VANCOUVER, Wash. – An exploratory study with implications for the growing gig-economy indicates there were only two kinds of workers during COVID‑19: the haves and the have‑nots.
Using data collected from 315 employed adults across 45 U.S. states and the District of Columbia, researchers examined how workers were affected by precarity — a persistent insecurity in employment or income. They looked at a range of measures related to precarity including job insecurity, financial insecurity, prior unemployment, household income and underemployment.
What they found was that most employees either had all positives or all negatives on these measures with little in between.
“We were expecting to find different nuanced groups. We didn’t. We only found two: those that were doing well and those that were doing really poorly,” said lead author Andrea Bazzoli, a Washington State University psychology doctoral candidate. “It’s a sign of a two-speed economy and the K‑shaped economic recovery: some people are being left behind. That is pretty concerning as we recover as a nation from the COVID‑19 pandemic.”
The study, published in the International Journal of Environmental Research and Public Health, looked only at data from employed people recruited through Amazon’s crowdsourcing site MTurk in October and December of 2020. The sample did not include currently unemployed people, and most of the participants had traditional employment rather than freelance or contract-work typical of the gig economy — yet the researchers still found this divide with about 25% of workers falling in the have-not category.
There was little difference demographically among the haves and have‑nots in terms of gender, race and age. The only difference was that the haves were somewhat better educated than the have‑nots; among employees who were doing well 50% had college degrees compared to 35% of the workers who were faring poorly.

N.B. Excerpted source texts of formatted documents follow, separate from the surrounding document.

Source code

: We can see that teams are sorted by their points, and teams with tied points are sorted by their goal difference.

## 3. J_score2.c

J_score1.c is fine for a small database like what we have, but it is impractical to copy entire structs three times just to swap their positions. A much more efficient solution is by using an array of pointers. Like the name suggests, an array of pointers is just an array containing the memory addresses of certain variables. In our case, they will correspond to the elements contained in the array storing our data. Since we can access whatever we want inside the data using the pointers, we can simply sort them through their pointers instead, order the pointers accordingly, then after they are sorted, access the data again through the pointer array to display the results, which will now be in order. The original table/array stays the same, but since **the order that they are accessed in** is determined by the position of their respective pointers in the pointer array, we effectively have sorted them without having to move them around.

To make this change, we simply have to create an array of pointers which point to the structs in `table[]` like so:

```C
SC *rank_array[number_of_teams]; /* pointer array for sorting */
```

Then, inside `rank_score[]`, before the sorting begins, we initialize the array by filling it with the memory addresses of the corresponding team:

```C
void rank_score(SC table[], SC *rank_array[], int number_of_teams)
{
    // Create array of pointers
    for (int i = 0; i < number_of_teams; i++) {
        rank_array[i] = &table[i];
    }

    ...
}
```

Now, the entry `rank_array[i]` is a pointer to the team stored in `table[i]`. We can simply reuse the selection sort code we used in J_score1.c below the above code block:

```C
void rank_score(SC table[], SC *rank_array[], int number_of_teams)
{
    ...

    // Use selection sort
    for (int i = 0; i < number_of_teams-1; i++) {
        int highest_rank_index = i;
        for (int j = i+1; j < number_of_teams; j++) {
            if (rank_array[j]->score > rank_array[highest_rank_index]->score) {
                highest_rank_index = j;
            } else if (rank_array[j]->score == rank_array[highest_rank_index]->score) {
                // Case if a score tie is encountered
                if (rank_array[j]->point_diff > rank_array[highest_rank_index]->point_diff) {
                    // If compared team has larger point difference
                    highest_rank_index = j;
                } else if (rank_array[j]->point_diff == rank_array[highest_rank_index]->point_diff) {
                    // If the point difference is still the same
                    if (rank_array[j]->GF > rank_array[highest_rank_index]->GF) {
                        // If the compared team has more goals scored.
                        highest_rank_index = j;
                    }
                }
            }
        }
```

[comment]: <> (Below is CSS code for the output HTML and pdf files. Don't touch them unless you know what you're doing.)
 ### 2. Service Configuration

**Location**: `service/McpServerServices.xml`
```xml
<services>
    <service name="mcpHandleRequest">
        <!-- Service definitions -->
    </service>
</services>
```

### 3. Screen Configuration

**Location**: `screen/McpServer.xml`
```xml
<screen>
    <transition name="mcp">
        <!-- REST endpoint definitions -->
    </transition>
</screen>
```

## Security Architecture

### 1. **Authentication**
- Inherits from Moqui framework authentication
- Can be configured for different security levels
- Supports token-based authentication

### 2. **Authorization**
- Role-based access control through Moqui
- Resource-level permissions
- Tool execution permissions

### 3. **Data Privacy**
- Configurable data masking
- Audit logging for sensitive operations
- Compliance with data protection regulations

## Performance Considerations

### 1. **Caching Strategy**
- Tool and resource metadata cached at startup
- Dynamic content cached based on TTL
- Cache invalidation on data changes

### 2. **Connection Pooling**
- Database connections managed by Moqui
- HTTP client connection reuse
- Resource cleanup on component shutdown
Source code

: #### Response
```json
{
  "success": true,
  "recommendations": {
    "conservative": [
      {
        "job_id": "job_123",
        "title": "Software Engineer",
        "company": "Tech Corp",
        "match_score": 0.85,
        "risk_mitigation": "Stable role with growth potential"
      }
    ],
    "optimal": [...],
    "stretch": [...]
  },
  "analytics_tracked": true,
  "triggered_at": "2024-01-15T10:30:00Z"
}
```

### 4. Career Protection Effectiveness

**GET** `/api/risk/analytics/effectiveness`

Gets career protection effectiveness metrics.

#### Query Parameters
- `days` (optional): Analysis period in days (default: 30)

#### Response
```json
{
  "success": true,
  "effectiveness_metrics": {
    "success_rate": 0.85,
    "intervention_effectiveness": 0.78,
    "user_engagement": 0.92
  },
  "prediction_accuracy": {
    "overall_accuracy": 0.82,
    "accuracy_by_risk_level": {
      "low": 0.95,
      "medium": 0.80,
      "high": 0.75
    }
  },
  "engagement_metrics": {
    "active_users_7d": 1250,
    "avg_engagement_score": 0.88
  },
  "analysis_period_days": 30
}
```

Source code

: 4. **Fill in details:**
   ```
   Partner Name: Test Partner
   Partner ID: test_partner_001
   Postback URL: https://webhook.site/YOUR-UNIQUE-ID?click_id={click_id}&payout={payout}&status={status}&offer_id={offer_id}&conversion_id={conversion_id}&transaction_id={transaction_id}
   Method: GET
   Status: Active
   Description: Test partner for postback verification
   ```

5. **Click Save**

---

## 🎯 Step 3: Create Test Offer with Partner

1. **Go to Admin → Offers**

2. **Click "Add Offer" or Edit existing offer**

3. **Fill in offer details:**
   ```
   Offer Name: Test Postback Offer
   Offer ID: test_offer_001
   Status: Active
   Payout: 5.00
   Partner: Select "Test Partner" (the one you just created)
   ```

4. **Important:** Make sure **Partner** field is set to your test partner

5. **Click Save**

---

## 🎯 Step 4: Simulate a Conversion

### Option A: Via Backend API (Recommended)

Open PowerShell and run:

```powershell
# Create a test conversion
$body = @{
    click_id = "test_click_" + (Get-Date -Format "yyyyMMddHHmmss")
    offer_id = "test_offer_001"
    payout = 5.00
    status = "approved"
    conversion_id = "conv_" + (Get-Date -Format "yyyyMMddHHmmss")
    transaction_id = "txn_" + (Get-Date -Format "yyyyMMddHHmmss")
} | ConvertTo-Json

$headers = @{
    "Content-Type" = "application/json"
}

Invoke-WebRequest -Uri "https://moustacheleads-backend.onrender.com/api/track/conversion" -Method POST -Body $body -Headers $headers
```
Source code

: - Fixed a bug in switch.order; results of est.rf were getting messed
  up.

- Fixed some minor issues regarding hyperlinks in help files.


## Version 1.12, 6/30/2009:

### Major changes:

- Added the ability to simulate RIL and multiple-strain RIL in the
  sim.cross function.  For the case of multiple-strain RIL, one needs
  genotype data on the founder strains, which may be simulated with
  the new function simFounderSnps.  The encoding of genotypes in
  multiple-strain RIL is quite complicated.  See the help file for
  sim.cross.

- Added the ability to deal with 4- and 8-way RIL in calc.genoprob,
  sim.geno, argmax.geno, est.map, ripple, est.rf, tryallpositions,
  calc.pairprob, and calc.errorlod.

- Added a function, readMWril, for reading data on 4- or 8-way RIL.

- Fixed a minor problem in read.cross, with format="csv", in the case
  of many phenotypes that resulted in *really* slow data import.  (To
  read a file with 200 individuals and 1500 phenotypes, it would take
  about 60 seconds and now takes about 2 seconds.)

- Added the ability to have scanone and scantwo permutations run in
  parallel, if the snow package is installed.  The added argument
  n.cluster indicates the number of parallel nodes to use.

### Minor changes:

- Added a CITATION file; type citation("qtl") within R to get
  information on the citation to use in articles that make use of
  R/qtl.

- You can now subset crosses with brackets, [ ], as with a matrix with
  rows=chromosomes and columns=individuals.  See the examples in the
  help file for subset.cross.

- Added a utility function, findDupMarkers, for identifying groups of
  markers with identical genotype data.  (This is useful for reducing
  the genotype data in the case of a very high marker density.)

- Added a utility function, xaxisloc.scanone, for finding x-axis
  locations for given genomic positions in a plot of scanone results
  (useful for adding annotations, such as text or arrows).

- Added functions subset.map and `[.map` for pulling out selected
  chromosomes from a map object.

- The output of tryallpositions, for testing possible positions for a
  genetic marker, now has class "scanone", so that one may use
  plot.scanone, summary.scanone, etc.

The have‑nots also reported a host of negative outcomes including worse physical health, life satisfaction and work-family conflict as well as lower job satisfaction and commitment to their employers.
Precarity can create a spiraling effect, said co‑author Tahira Probst, a WSU psychology professor. For instance, if employees have insufficient income, they may not be able to afford doctor’s visits or medications leading to poor health, which can make them less fit for their jobs, which then increases their job insecurity, which can further deteriorate their health.
“These cycles have implications for organizations as well as for the employees themselves,” Probst said. “This serves as a warning: as we see increasing reliance on non-standard employment relationships in the gig economy that by definition, contractually, have higher levels of precarity, we’re going to see more people falling into this group with more instances of these negative outcomes. Therefore, it is important for companies and society at large to identify places where we can short-circuit these loss spirals.”
More research needs to be done, Bazzoli and Probst said, including replicating these results with a broader, more representative group of U.S. workers and extending the analysis to data from Europe to see if countries with stronger safety nets have different outcomes for employees.
In the meantime, the researchers suggested that organizations consider all the effects of relying on precarious work arrangements such as those in the gig economy, which Bazzoli called a “double-edged sword.”
“Organizations might see some benefits from non-standard work arrangements because they save money, but it comes with side effects of a less healthy, less productive and less committed workforce,” he said. “Is it worth prioritizing the short-term goal of saving money by using those type of arrangements? Because there are long-term consequences.”
In addition to Bazzoli and Probst, co‑author Jasmina Tomas from University of Zagreb in Croatia worked on this study as part of a Fulbright fellowship at WSU.